A survey by annuity provider MGM Advantage revealed 9% of the retired population, the equivalent to one million people, are still in work. A total of 832,000 are aged 65 or over and 278,000 are between 55 and 64.
The retired population is now racking up 300 million hours a year in part-time work, or 5.78 million hours a week. Those holding down part-time jobs are making a significant financial impact, with the value of the work now hitting £2.4 billion a week, or £46.2 billion a year.
Over 70,000 retired people are spending 16 hours or more in part-time work, although the majority work just one or two hours a week.
|Number of hours worked in part-time job per week||Number of retired people working|
|Over 20 hours||28,072|
A number of older people continue to work in retirement because they enjoy their job but an increasing number have to work due to necessity and the financial inability to retire.
Those who have recently retired or are coming up to retirement have seen savings dwindle to nothing due to historically low interest rates and a poor deal on annuity rates, pushed lower by quantitative easing and longer life expectancy.
These factors coupled with the increased cost of living have meant many retirees are not able to afford the retirement they would to live.
Jason Witcombe (pictured), director of Evolve Financial Planning, an independent financial advisory firm in London, said he had noticed more people going back to work in retirement.

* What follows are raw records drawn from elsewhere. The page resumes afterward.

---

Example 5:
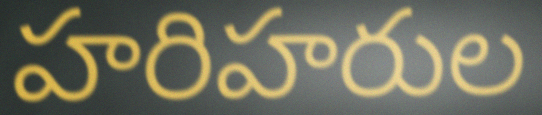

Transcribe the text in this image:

హరిహరులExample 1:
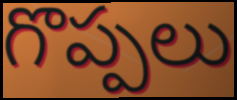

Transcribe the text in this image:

గొప్పలు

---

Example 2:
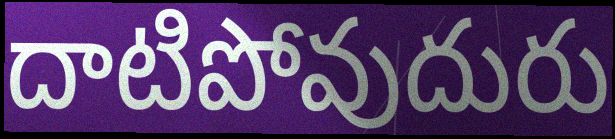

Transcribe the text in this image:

దాటిపోవుదురు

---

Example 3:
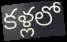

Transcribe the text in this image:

కళ్లలో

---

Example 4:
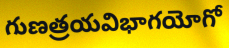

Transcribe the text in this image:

గుణత్రయవిభాగయోగో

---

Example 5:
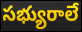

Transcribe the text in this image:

సభ్యురాలే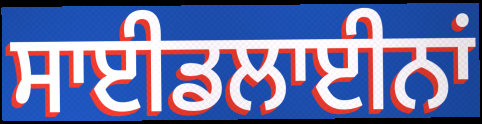
ਸਾਈਡਲਾਈਨਾਂ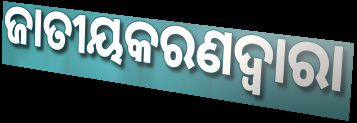
ଜାତୀୟକରଣଦ୍ୱାରା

Many of those were returning by choice because they were bored or wanted a new challenge but ‘there are plenty of people who are doing it out of necessity’.

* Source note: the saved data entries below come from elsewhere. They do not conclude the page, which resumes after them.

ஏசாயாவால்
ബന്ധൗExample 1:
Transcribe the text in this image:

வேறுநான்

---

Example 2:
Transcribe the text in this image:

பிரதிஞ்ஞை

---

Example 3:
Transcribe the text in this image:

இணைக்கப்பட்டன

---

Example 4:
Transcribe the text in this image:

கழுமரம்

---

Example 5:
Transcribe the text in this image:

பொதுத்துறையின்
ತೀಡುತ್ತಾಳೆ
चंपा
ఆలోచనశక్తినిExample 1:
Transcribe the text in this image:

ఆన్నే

‘Few people [who work in retirement] need a lot of extra money, they do not need to earn £50,000 a year, sometimes £50 a month makes all the difference,’ said Witcombe.
Witcombe said retiring at 65 was no longer realistic due to increased life expectancy and the pattern of people’s lives.

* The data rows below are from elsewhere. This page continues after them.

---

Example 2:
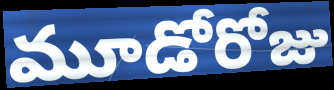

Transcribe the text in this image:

మూడోరోజు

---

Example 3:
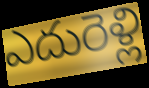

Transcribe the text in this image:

ఎదురెళ్లి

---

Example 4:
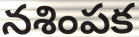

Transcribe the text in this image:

నశింపక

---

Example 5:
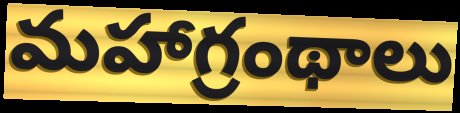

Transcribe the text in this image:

మహాగ్రంథాలు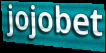
jojobet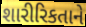
શારીરિકતાને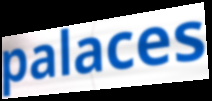
palaces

‘We have to remember that [people in their 30s and 40s] started work after university and will live until their 90s and that is a very different dynamic to previous generations who started work at 16 and worked until 65 and if they lived into their 80s they were doing very well,’ he said.
Witcombe said it was ‘realistic that we have to work longer’ as nowadays people left university with debt that needs to be cleared and got on the property ladder later and consequently cleared property debt later.
‘That doesn’t leave much time until you hit 65, you do not have a lot of time to save. It has not dawned on people how much they need to save just to get £20,000 income in retirement, let alone what they would like to have,’ he said.
David Sinclair of the International Longevity Centre, a thinktank, said people would have to lower their retirement expectations to take into account the economic situation.
‘The expectation has grown that you can now have 20 years watching TV [in retirement] but we cannot afford that anymore. We have people [in society] who could be producing [revenue] who are not and the government is afraid of telling people they will have to work longer,’ he said.
‘There are lots of benefits to people working longer, pensions do not have to be paid out and nor do the different benefits. There is also the tax revenue that comes from [people working].
‘We have got to find a way to communicate to people and have a debate about what people want from retirement and what you should be giving back in retirement.’
Sinclair also noted the psychological and physical benefits of working in older age, and said ‘the quality of life and health in retirement is very significantly impacted by social contact’.
Sylvia Glover, aged 73, can attest to both the financial benefits and health benefits of working in retirement. She retired nine years ago but has worked consistently since. You can read her story: 'My financial life: why I have to work in retirement'.
Working in retirement: what are the rules?
The Equality Act 2010 means it is no longer lawful to retire workers automatically or reduce their hours when they reach age 65, which is classed as age discrimination.
If you retire and would like to continue working the age discrimination laws mean employers cannot overlook you for a position based solely on your age. Neither can they retire or refuse to employ you because of the age of family or friends, which means if you look after your spouse for example, it cannot count against you – known as discrimination association.
The age discrimination rules apply to employment, training and adult education.